Nannagarra Fri 24-Jun-22 08:35:21

This. ^

Knittingnovice Sat 25-Jun-22 09:06:54

Blondiescot I'm sorry you got to the point of leaving. Unless you have been through micromanaging, it's hard to realise how demoralising and demotivating it is.

Good for you for resigning and I hope you get a better job soon.

Blondiescot Mon 27-Jun-22 13:49:58

Knittingnovice - thank you. I just had one of those 'light bulb' moments when I realised that life is too short to spend it in a job which is starting to affect your mental health.

LucyLocket55 Mon 27-Jun-22 15:50:03

Blondiescot - same happened with me after 15 years of doing a tough job. New line manager who also wanted to micromanage everything and after 2 years I finally snapped, had a verbal disagreement with her , sat in my office and though ‘I really don’t have to take this any more’ and resigned the next day (immediate resignation), tough for a couple of months but 5 years on and I’m back to the old me.

Blondiescot Mon 27-Jun-22 17:46:38

LucyLocket55 - good for you. I think you don't even realise what an effect it's being having on you until afterwards. When I told my daughter I'd resigned, she asked how I was feeling and I actually had to admit I felt relieved I'd done it and she said 'well you made the right decision then'.

Deedaa Mon 27-Jun-22 17:56:50

This seems to be a common problem. My son has had a procession of line managers none of whom seem very good at the job but do seem to be good at irritating the workers and causing a constant trickle of resignations. In the most successful businesses I've worked for very little management has been needed. If the staff know what they are doing departments can pretty much run themselves.

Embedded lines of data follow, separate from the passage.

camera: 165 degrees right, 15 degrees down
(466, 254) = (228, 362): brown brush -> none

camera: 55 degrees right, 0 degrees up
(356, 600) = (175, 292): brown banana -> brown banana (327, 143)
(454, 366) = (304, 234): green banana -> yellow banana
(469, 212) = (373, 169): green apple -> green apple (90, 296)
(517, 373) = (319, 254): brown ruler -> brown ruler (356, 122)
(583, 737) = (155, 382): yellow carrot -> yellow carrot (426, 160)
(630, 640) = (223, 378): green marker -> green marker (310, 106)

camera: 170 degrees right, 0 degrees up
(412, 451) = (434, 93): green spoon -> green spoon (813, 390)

nexus63 Mon 27-Jun-22 18:01:06

i worked in the laundry or a nursing home years ago, as it was sat/sun i was on my own, i got all the work done and never left anything for the monday shift to catch up on, the manager would come downstairs and just sit and watch me, she would not talk just sit there, it was getting annoying and i snapped one day as i was taking a load of clothes from the dryer, i gave her the basket and point in you just sitting there, can you fold these clothes and remember to look at the names and put them in the correct pile please, she stopped coming down and a few weeks later asked if i would like a full time job in the laundry as she was getting rid of the two members she already had......i said no.

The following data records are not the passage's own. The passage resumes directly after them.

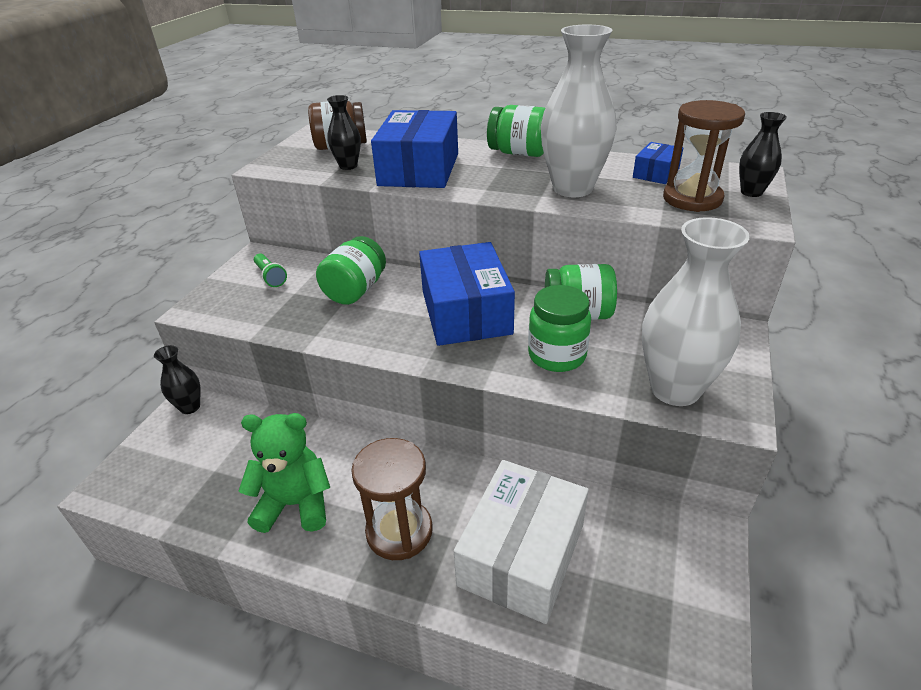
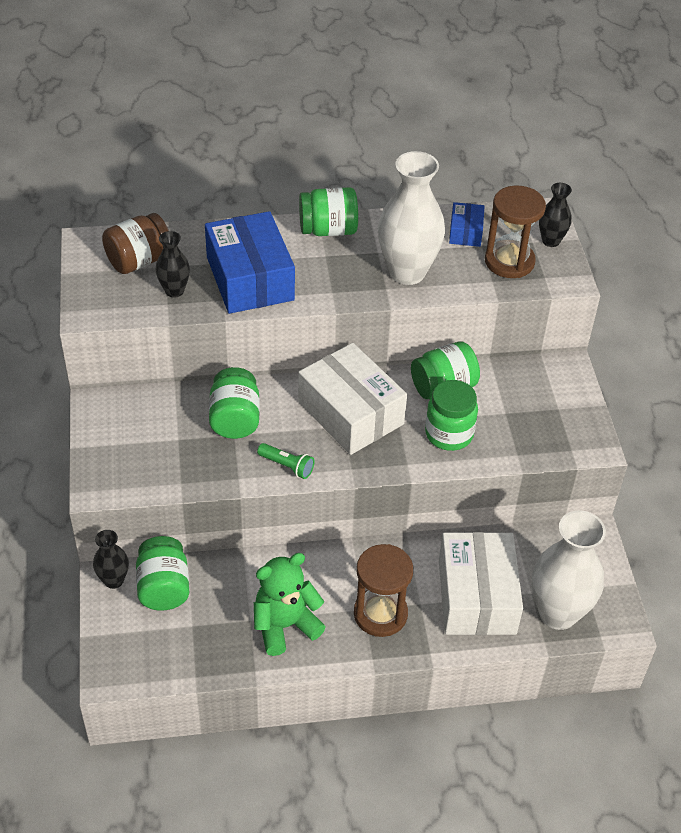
camera: 30 degrees left, 10 degrees up
(222, 427) = (164, 588): none -> green jar
(270, 277) = (137, 428): green flashlight -> green flashlight (287, 466)
(465, 312) = (350, 413): blue box -> white box
(675, 389) = (546, 437): white vase -> white vase (558, 613)

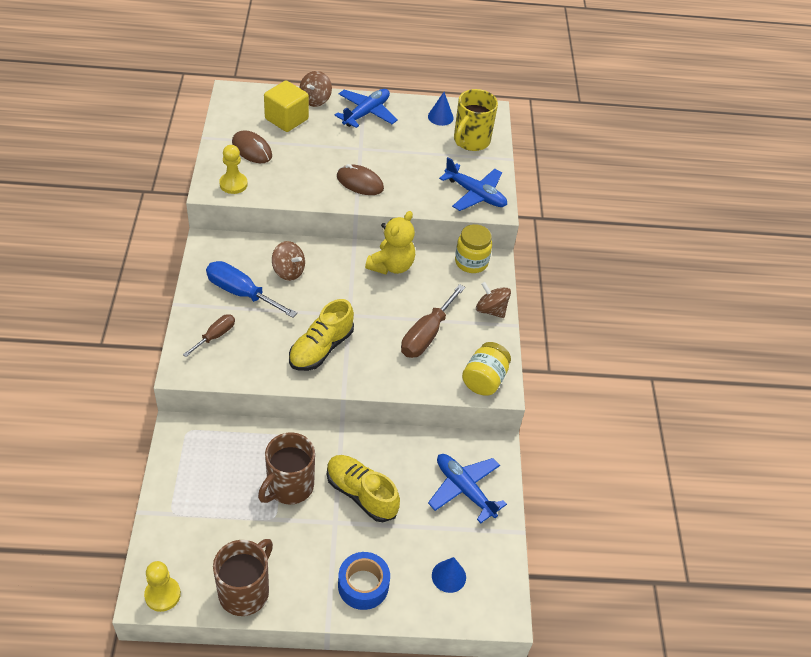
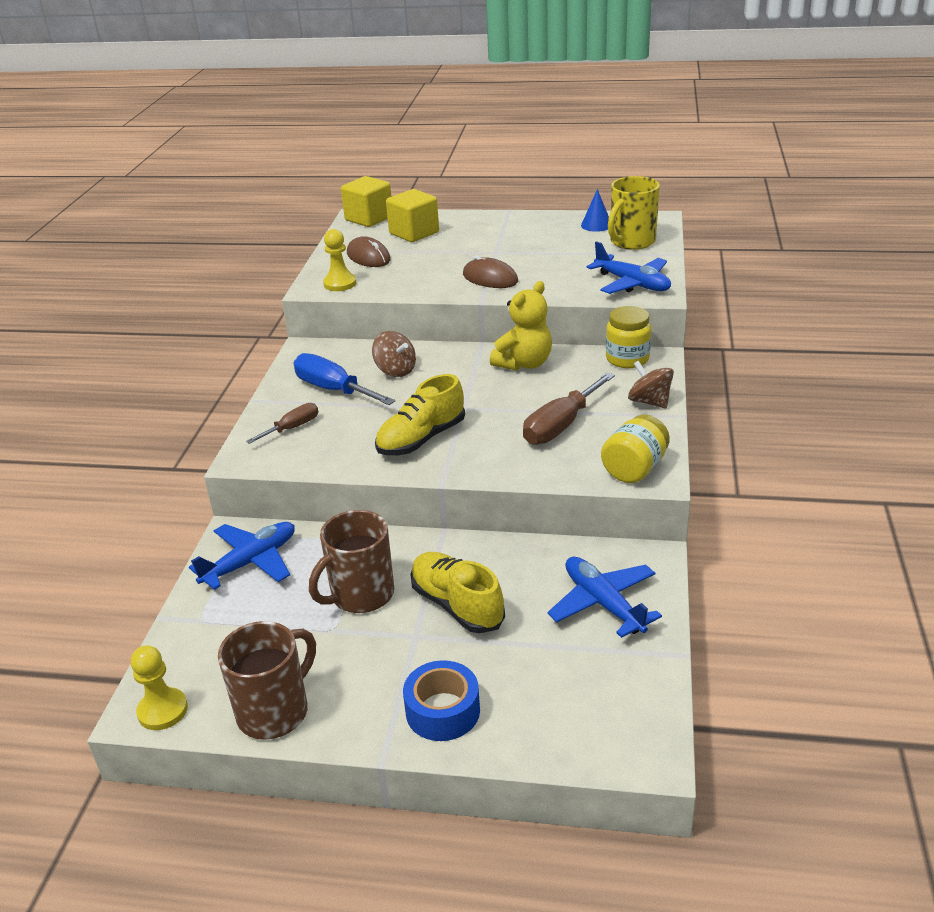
camera: 15 degrees right, 15 degrees down
(243, 96) = (369, 218): none -> yellow cube
(315, 100) = (450, 218): brown spinning top -> none
(366, 113) = (508, 225): blue plane -> blue plane (251, 562)
(448, 576) = (570, 705): blue cone -> none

biglouis Thu 07-Jul-22 12:06:23

I agree with the "short sharp shock". I was once talked down to by a manager in front of colleagues. I took him into a private office and gave him a few sharp words about how to manage staff. I told him if it happened again I would raise a formal gievance with the organization (a university). I deliverd the words with a real "edge" to my voice as if I were the person in charge. It never happened again and that manager was walking on eggshells around me from then on.

biglouis Thu 07-Jul-22 12:09:15

When I was a manager (I ran a library) I left my team to manage the routine work themselves under the direction of a more senior assistant. I would only intervene if things seemed to be getting behind or something unexpected happened. I rarely had to do this.